As automation technology advances, it will inevitably have significant effects on society and different industries, as explored below.
Manufacturing has been the focus of automation technology for decades, but new changes are constantly being implemented. Automation in manufacturing is all about efficiency, and it is expected that manual tasks will reduce as technology advances and processes become smoother, faster, and more effective.
Beneath the girders and pistons, engineering is fundamentally about mathematics. The more accurate and well-honed a system or component is, the safer and more effective it will be. Automation and computerisation have helped to boost precision and safety, minimise errors and increase the efficiency of all fields within engineering.
Robots are perhaps the ultimate feat of automation - an innovative fusion of information technology with the more traditional disciplines of electrical and mechanical engineering.
These benefits, along with increasing affordability of powerful computing equipment, have driven a considerable, ongoing push to automate ever more engineering tasks. Just a few examples include drilling, grinding, welding and milling - primarily via CNC technology - sensors, and robotics.
Construction is yet another industry expected to undergo a significant transformation as automation technology grows ever more sophisticated. For example, the growing use of modular construction, in which buildings are constructed from units assembled off-site, has already begun to allow in-factory automation to rise in popularity in this industry.

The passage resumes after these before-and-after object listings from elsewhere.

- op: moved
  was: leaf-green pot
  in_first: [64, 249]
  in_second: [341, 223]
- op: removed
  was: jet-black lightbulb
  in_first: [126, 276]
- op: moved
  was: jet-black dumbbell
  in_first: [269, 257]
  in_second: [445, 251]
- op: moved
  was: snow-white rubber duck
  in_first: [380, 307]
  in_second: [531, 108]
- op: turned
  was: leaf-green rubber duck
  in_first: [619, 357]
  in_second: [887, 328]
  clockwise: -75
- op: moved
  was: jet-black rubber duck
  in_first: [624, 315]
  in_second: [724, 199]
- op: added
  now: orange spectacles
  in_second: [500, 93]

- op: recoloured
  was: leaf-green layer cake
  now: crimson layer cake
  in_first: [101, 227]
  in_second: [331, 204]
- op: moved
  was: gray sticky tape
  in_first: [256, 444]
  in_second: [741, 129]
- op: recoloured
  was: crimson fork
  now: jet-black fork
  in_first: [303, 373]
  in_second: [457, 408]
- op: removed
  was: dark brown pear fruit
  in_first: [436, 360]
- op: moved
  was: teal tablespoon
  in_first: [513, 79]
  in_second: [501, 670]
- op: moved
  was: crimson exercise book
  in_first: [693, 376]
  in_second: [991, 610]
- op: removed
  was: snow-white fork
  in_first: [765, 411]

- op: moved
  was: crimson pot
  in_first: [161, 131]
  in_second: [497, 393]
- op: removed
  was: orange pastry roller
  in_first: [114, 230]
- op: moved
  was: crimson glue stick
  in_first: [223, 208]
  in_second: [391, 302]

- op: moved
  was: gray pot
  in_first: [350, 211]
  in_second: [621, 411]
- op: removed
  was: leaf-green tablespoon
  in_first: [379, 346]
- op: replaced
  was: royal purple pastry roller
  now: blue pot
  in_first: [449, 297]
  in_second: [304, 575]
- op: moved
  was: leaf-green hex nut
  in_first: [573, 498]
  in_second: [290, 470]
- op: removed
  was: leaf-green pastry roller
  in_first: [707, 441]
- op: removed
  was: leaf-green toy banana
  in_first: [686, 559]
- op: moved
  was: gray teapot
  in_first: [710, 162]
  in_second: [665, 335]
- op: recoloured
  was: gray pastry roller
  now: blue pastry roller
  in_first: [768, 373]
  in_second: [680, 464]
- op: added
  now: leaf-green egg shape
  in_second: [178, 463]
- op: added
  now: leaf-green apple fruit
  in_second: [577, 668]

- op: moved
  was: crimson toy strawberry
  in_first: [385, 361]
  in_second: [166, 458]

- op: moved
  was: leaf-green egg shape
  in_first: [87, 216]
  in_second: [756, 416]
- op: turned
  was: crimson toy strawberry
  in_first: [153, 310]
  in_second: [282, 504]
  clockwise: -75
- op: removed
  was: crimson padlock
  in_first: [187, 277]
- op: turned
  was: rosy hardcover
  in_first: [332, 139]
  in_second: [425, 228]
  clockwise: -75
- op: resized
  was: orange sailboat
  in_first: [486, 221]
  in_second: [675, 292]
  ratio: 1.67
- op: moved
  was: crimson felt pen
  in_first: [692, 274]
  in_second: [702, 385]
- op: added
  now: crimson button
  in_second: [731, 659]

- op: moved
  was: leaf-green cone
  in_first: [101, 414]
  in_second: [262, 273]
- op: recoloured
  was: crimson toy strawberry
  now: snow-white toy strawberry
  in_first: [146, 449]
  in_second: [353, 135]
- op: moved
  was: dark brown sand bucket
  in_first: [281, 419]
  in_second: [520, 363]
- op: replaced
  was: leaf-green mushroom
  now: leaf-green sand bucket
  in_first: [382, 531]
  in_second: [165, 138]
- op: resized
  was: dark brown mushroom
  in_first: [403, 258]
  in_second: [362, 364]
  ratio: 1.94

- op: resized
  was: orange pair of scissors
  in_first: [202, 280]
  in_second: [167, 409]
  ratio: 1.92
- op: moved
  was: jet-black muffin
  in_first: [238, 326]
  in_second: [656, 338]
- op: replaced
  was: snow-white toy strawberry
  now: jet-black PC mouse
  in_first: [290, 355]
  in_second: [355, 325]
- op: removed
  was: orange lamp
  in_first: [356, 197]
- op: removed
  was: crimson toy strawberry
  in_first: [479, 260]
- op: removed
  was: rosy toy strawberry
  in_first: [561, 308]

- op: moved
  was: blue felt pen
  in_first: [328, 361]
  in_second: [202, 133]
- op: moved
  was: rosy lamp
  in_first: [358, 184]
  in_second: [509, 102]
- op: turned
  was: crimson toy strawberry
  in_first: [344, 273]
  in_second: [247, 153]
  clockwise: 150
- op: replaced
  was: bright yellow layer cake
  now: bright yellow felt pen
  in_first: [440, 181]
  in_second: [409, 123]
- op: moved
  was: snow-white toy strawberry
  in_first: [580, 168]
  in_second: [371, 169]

The automotive industry has already seen major changes thanks to automation, with industrial robots carrying out many previously manual production line tasks such as welding, assembly, and chassis painting. Robotic process automation (RPA) has brought a significant increase in reliability, accuracy and productivity to the automotive industry.
Modern cars have evolved considerably; sophisticated digital sensors and integrated computing devices are now standard, managing everything from automatically adjusting the chassis to compensate for uneven road surfaces to alerting the driver to free parking spaces.
Naturally, all this technology generates large quantities of data, and that wealth of data is expected to acquire an increasing commercial value to vehicle manufacturers. This is likely to only increase further over time.
In addition, sophisticated AI-driven analyses will allow driving events to be analysed in real-time, in order to generate reliable predictions and safe responses. This is the automation technology that will propel the self-driving car from its current experimental status firmly into the mainstream over the coming decades.
Like manufacturing, retail is an industry on the front line of automation. Significant changes have already been introduced in the form of self-checkouts, for example, but it is expected that the relationship between automation and the retail industry will continue to evolve over the coming years. This could lead to new opportunities in the face of increased automation, with staff reskilling and new positions opening up.